I think those basics are also behind the simpler physics simulations, the 'falling sand' types would be ideal for an application like this.
maccard
Rigid body simulations are much much simpler. There’s a siggraph course from 2001 [0] which is a bit of a dense read but it will bring you all the way up to a full blown rigid body simulation and understanding the math behind it too.
beardyw
Though in this case there's not much more than 500 points, which even if you scale up is manageable.
QuiCasseRien
I love when people don't have to talk to explain how of hell they are expert in a domain.
This is a very good example ,nice work !
RMDNZ
Amazing.
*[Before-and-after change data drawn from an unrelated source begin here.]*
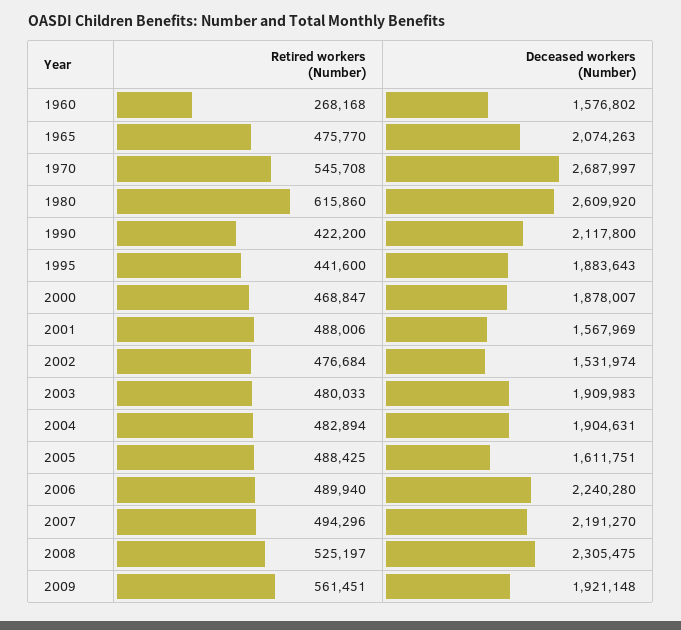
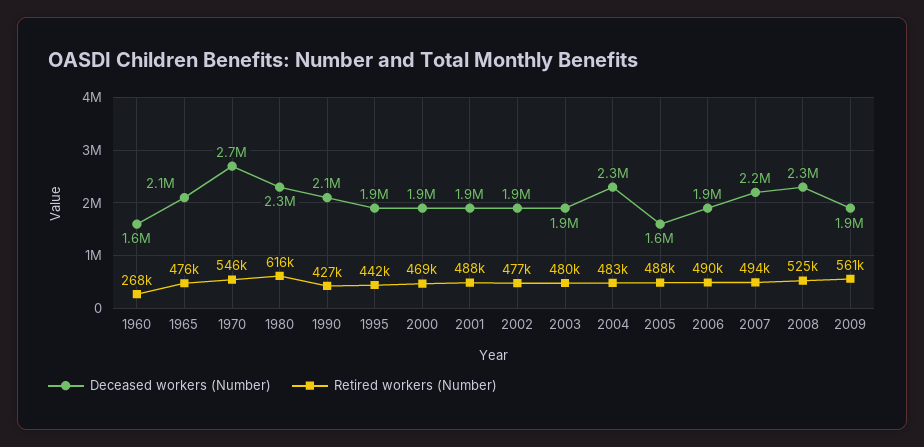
Deceased workers (Number), 1980: 2609920 -> 2300000
Retired workers (Number), 1990: 422200 -> 427000
Deceased workers (Number), 2001: 1567969 -> 1900000
Deceased workers (Number), 2002: 1531974 -> 1900000
Deceased workers (Number), 2004: 1904631 -> 2300000
Deceased workers (Number), 2006: 2240280 -> 1900000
Just don't show it to Patrick Bateman.
tetris11
Practically pregnant with electric potential
ducktective
"I can't belllieeeve RMDNZ preferred L-Johnson's card to mine"
DonHopkins
Instead of a business card, I'd love an ultrathin pleasure card you can refill with virtual beer and virtually drink! You could input your weight, and it could track you BAC!
I made "PalmJoint", a beamable Palm pleasure card for CodeCon 2002, when everybody was beaming their contacts around by IR at conferences, I would beam an interactive doobie simulator a bunch of people could play together in a circle. Each person gets their own doobie, and you can have contests to see who can virtually smoke theirs the quickest, or keep it lit for the longest time. I never get around to implementing an IR token passing network:
https://donhopkins.com/home/images/PalmJoint.png
https://donhopkins.com/home/PalmJoint/Src/PalmJointMain.cpp
Some conferences of the era had kiosks with IR LEDs that beamed out a Palm app with a conference map and schedule, which would have been great to hijack for beaming out PalmJoints instead.
Cthulhu_
I love it; I bought a secondhand Palm just before smartphones became a thing for cheap and had a lot of fun with it. I wonder if I still have it somewhere and whether it still works, I haven't seen it in ages though so probably not.
serf
small ad-hoc networks like that with IR and early bluetooth were a lot of fun.
DonHopkins
For beaming a lit joint around, you would definitely need an acknowledgement that it was safely passed, lest it drop on the floor! But how would you prevent duplication if several people received the same joint? I'd just mark that bug "Intended Feature: Will Not Fix."
The Bluetooth Bong was a vast improvement over the Midi Bong. Having aftertouch on the carburetor was nice, but the Bluetooth Bong HID has a much higher bandwidth.
rwmj
Would love to see more information about how it was built. He must have worked with a company that can do the surface mount assembly?
Cyan488
Electronics can be surprisingly easy and cheap to build these days. He designed the circuit and layout with software called KiCAD (free and open source) then submitted the designs to a fabrication house - probably a popular offshore one - that easily can handle that level of board and component placement complexity. It would probably cost only a few hundred to build and ship, with 1 month turnaround time.
You can also hand-assemble surface mount parts by applying solder paste carefully to the pads, then placing all the components on the paste and heating the board until all the solder melts. That would have very time consuming for all those LEDs!
Cthulhu_
There's also some homebrew pick-and-place machines and soldering ovens, but that's probably a bigger upfront investment than the offshore companies can offer.
Retr0id
You can get boards like these made for single-digit dollars per unit* even at prototype scale, through companies like jlcpcb.
*I haven't looked at the specific parts for this board, the LEDs look nice and could be a little pricey.
x187463
Very cool. Though, I was waiting for the video to properly 'shake' the card.
mouse_
Nice work, awesome presentation
Very nice, but probably a bit too expensive to just hand out.
I knew a chap that had a similar hardware business card (I don't remember exactly what it did, but it wasn't as cool as this one).
I remember that his card was pretty scuffed up, and he insisted I give it back, after he handed it to me. Bit weird.